Exercise description — Every line with "desde" in it should be copied from the data.

-------- Supplied records --------

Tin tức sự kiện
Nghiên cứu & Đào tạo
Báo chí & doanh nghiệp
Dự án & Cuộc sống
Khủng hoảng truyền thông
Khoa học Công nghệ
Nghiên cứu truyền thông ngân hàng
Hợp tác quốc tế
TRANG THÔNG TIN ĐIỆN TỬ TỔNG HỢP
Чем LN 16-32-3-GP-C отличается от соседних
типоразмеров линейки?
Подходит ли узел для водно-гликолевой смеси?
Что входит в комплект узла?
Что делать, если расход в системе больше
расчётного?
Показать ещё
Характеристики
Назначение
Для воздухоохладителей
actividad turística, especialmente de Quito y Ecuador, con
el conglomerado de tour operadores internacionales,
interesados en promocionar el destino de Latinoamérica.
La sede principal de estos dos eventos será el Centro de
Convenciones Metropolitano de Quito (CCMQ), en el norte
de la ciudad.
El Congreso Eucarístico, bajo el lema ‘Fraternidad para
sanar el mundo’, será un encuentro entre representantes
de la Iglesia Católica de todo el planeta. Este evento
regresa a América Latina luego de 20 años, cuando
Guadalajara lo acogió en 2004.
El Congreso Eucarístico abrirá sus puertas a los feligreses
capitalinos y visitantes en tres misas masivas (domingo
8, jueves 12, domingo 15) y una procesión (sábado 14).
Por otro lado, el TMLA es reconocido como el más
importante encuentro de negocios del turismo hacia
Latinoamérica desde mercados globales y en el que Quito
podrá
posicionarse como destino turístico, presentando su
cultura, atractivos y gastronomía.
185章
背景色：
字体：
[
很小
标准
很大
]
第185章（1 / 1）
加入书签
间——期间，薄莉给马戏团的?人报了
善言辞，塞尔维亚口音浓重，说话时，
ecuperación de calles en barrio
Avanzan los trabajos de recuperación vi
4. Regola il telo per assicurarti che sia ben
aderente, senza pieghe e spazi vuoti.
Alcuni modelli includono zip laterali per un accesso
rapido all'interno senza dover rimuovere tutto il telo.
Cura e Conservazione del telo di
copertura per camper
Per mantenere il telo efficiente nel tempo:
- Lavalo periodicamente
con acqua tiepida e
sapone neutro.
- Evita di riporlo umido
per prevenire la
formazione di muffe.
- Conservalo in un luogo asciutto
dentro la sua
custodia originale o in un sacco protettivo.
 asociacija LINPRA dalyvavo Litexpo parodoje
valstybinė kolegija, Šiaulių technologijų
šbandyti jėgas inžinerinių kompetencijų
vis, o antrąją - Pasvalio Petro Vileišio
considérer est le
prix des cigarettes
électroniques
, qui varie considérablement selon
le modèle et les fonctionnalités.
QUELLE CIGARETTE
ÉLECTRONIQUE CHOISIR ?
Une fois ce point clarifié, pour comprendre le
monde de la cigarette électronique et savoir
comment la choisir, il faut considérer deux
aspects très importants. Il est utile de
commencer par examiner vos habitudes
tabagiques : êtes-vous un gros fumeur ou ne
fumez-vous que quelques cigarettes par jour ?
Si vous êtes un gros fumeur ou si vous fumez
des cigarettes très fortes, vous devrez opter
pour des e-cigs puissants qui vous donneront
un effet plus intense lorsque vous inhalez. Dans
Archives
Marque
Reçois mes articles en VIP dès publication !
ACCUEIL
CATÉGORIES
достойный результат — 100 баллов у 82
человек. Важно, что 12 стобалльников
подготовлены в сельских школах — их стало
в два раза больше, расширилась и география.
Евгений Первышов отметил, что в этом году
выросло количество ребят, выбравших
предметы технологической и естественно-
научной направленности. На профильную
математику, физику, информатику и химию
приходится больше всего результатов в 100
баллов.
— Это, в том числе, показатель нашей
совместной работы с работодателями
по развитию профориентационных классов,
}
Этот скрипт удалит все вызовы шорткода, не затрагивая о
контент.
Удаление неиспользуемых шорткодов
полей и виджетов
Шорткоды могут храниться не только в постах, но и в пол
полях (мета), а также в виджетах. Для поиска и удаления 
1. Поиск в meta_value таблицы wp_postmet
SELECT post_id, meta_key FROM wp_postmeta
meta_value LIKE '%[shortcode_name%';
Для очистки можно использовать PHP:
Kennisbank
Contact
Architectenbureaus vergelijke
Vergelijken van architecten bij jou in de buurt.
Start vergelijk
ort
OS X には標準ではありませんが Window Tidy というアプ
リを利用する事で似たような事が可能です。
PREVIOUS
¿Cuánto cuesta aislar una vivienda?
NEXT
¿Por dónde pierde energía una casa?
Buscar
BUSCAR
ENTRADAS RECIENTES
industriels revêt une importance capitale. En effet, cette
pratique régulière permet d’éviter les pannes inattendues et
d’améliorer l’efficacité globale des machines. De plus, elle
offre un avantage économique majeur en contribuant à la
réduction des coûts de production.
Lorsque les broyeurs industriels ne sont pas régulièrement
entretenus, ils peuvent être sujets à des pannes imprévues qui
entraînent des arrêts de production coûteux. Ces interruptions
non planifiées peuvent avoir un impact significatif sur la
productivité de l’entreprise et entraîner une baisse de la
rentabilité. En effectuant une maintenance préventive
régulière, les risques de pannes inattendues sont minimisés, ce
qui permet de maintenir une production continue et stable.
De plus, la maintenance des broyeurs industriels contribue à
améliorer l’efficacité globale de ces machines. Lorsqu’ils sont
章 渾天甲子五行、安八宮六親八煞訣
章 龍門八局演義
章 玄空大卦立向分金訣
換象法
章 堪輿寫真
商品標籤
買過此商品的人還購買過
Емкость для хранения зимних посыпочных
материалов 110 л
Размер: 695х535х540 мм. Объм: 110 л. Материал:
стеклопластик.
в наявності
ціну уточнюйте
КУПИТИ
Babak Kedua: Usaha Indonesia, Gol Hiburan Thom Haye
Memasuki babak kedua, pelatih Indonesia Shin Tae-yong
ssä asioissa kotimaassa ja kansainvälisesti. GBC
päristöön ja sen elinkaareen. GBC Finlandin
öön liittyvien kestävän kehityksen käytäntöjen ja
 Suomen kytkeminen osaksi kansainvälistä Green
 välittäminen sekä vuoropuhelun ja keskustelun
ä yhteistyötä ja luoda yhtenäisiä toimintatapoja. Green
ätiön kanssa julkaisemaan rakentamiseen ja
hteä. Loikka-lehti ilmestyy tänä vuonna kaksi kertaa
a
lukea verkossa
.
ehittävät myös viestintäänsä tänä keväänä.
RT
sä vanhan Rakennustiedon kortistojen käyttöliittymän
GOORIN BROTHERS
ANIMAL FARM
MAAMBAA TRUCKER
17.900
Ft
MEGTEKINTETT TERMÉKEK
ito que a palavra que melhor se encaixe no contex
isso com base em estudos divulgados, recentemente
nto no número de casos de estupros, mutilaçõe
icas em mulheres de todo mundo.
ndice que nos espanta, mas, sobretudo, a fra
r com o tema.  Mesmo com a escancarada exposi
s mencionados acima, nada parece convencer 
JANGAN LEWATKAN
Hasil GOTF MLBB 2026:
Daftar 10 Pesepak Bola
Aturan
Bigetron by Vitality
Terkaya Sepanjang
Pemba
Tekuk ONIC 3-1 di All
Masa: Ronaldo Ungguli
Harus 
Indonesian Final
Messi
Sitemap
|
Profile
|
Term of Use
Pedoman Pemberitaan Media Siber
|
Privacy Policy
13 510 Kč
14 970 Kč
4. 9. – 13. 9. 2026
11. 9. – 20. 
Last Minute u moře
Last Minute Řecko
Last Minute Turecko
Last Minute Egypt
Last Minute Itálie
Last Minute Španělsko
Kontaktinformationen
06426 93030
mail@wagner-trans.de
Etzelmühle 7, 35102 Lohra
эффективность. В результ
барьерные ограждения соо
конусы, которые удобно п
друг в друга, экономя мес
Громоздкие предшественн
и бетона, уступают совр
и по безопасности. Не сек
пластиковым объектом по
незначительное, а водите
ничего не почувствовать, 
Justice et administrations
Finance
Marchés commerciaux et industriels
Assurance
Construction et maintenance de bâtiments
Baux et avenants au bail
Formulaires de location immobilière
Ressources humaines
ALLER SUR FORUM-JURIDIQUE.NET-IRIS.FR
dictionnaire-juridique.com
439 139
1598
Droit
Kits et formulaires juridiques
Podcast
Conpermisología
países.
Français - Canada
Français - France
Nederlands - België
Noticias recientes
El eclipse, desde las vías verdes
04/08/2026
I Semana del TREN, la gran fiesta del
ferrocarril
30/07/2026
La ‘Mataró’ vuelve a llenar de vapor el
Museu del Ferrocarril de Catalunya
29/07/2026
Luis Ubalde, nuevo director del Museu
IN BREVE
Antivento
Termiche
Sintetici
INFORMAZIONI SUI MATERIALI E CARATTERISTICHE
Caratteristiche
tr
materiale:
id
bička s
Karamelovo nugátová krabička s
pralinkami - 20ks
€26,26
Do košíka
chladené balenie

--------

Answer for this exercise —
Latinoamérica desde mercados globales y en el que Quito
El eclipse, desde las vías verdes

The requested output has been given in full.